Photo courtesy Bjørn Christian Tørrissen
The stage was set, but more actors were to appear. As the Glaoui spread their influence across the Atlas and the south through a combination of intrigue and brutality, to the north the French and Spanish were expanding their colonial influence. By 1911 the French had occupied Fez and the Sultan was a mere puppet.
The leader of the Glaoui, T’hami El Glaoui, played off one side against the other. When the pretender Sultan El Hiba rallied the southern tribes, T’hami at first acted sympathetic to him. Reassured, El Hiba marched on Marrakesh in 1912 and took the European residents captives. T’hami El Glaoui waited until the French had defeated El Hiba’s army before grabbing the hostages and delivering them safely to the French. The colonial government rewarded him by making him Pasha of Marrakesh and named a puppet as Sultan. This suited T’hami El Glaoui just fine. A weak Sultan in the north was preferable to a strong Sultan in the south.
Such was the diplomatic course he would take for the next forty years. He became France’s ally to subjugate the southern tribes, at great personal profit to himself, and supported the country in both world wars. When the independence movement gained momentum he opposed it. When the nation finally became independent of France in 1956, T’hami El Glaoui had to change tack. How he would have maneuvered in the very different circumstance in which he found himself we will never know, because he died the same year.
Maxwell’s rich prose brings this tale of intrigue, deception, and war to life–the harems, the massacres, the spendthrift Sultans, the assassinations, the dank torture chambers.
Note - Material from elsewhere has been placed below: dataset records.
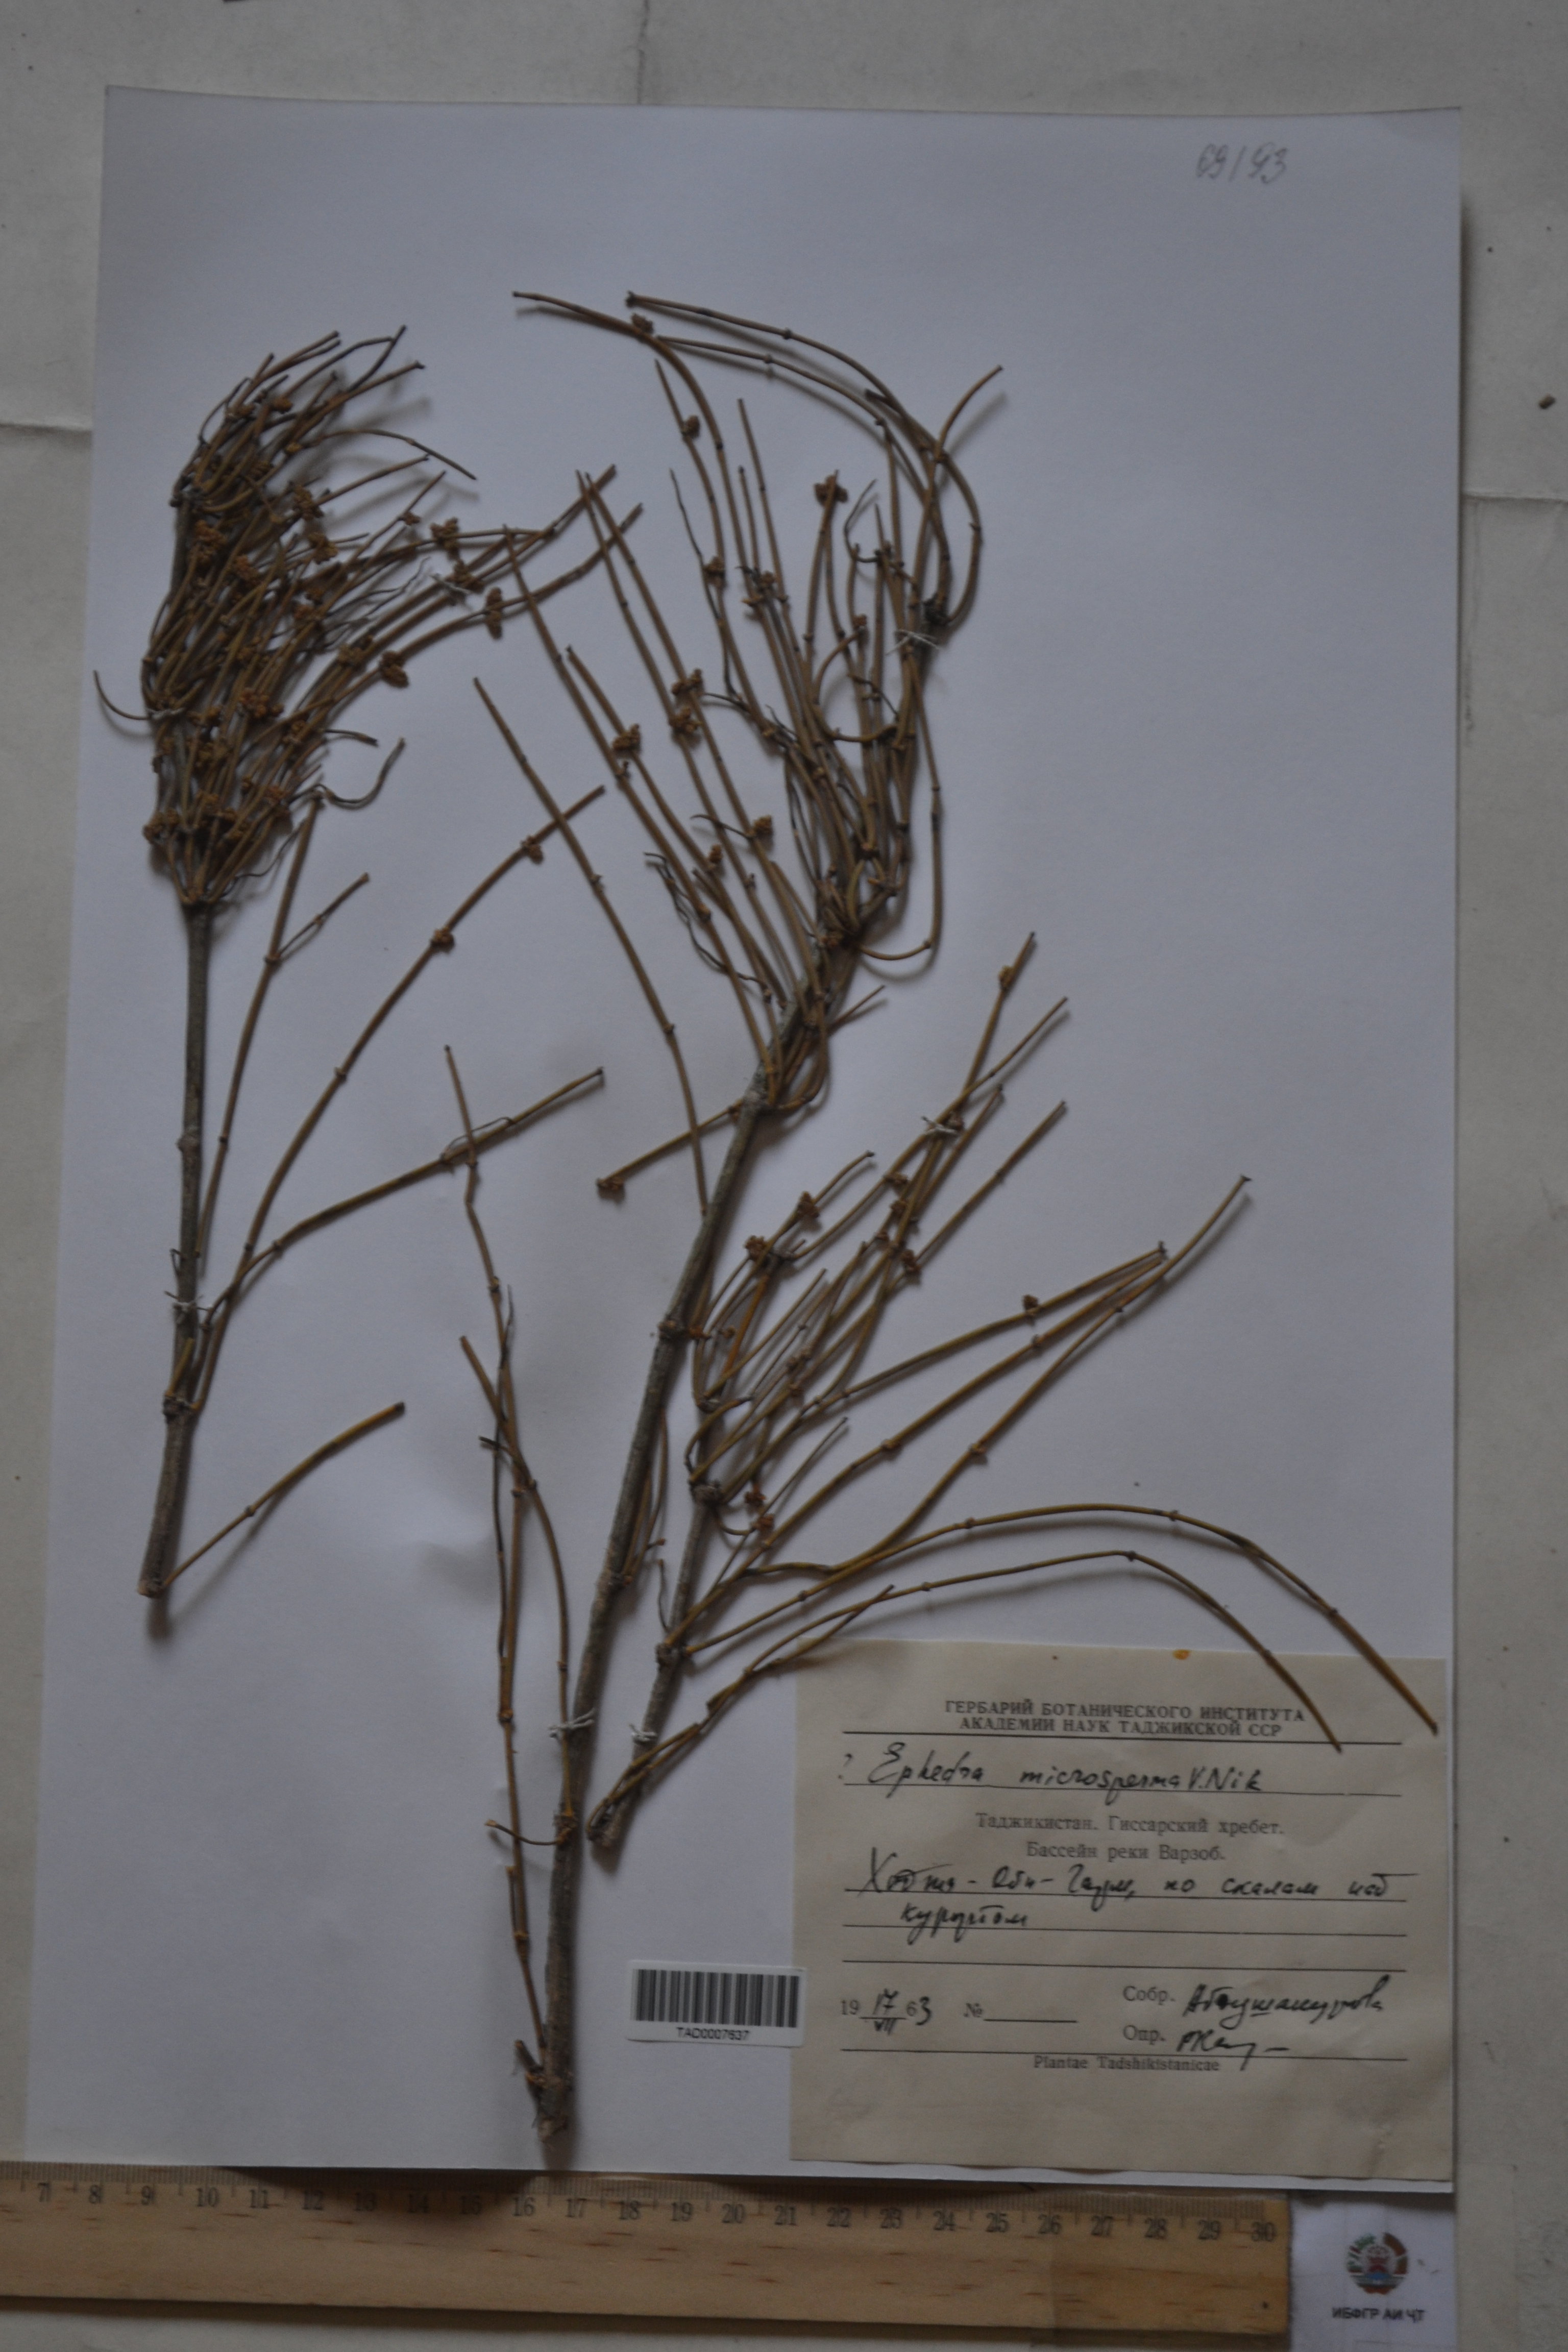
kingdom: Plantae
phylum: Tracheophyta
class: Gnetopsida
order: Ephedrales
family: Ephedraceae
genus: Ephedra
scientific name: Ephedra intermedia
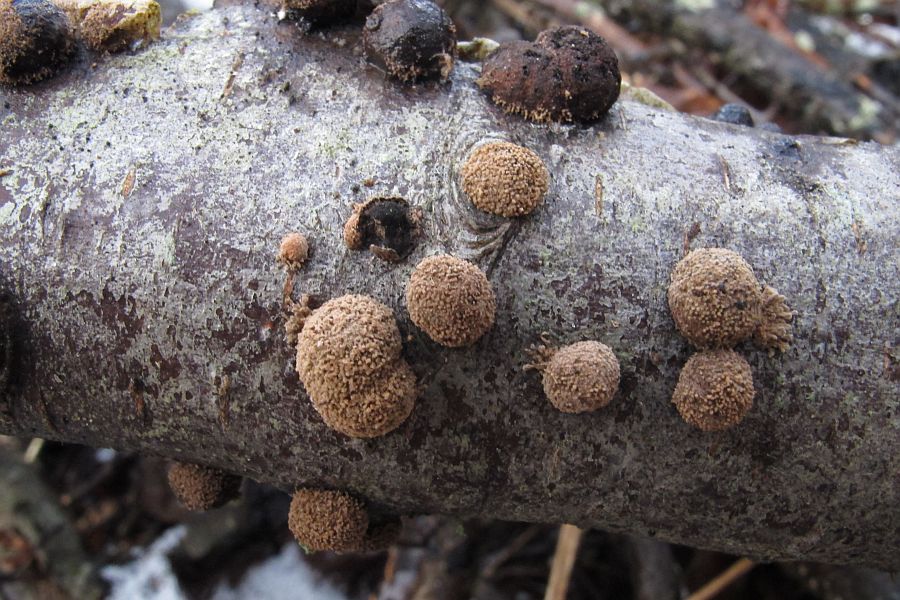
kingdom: Fungi
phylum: Ascomycota
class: Sordariomycetes
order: Xylariales
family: Hypoxylaceae
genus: Hypoxylon
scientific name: Hypoxylon howeanum
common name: halvkugleformet kulbær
It isn’t a pretty picture, and the book is not widely circulated in Morocco, but it does show how much Morocco has progressed in the span of a human lifetime.
Lords of the Atlas is essential reading for those who want to understand Morocco, and makes a great read for anyone interested in history.
Sean McLachlan is the author of the historical fantasy novel A Fine Likeness, set in Civil War Missouri, and several other titles, including his post-apocalyptic series Toxic World that starts with the novel Radio Hope. His historical fantasy novella The Quintessence of Absence, was published by Black Gate. Find out more about him on his blog and Amazon author’s page.
I envy you your travels. Douglas Porch’s magisterial THE CONQUEST OF MOROCCO is an excellent book.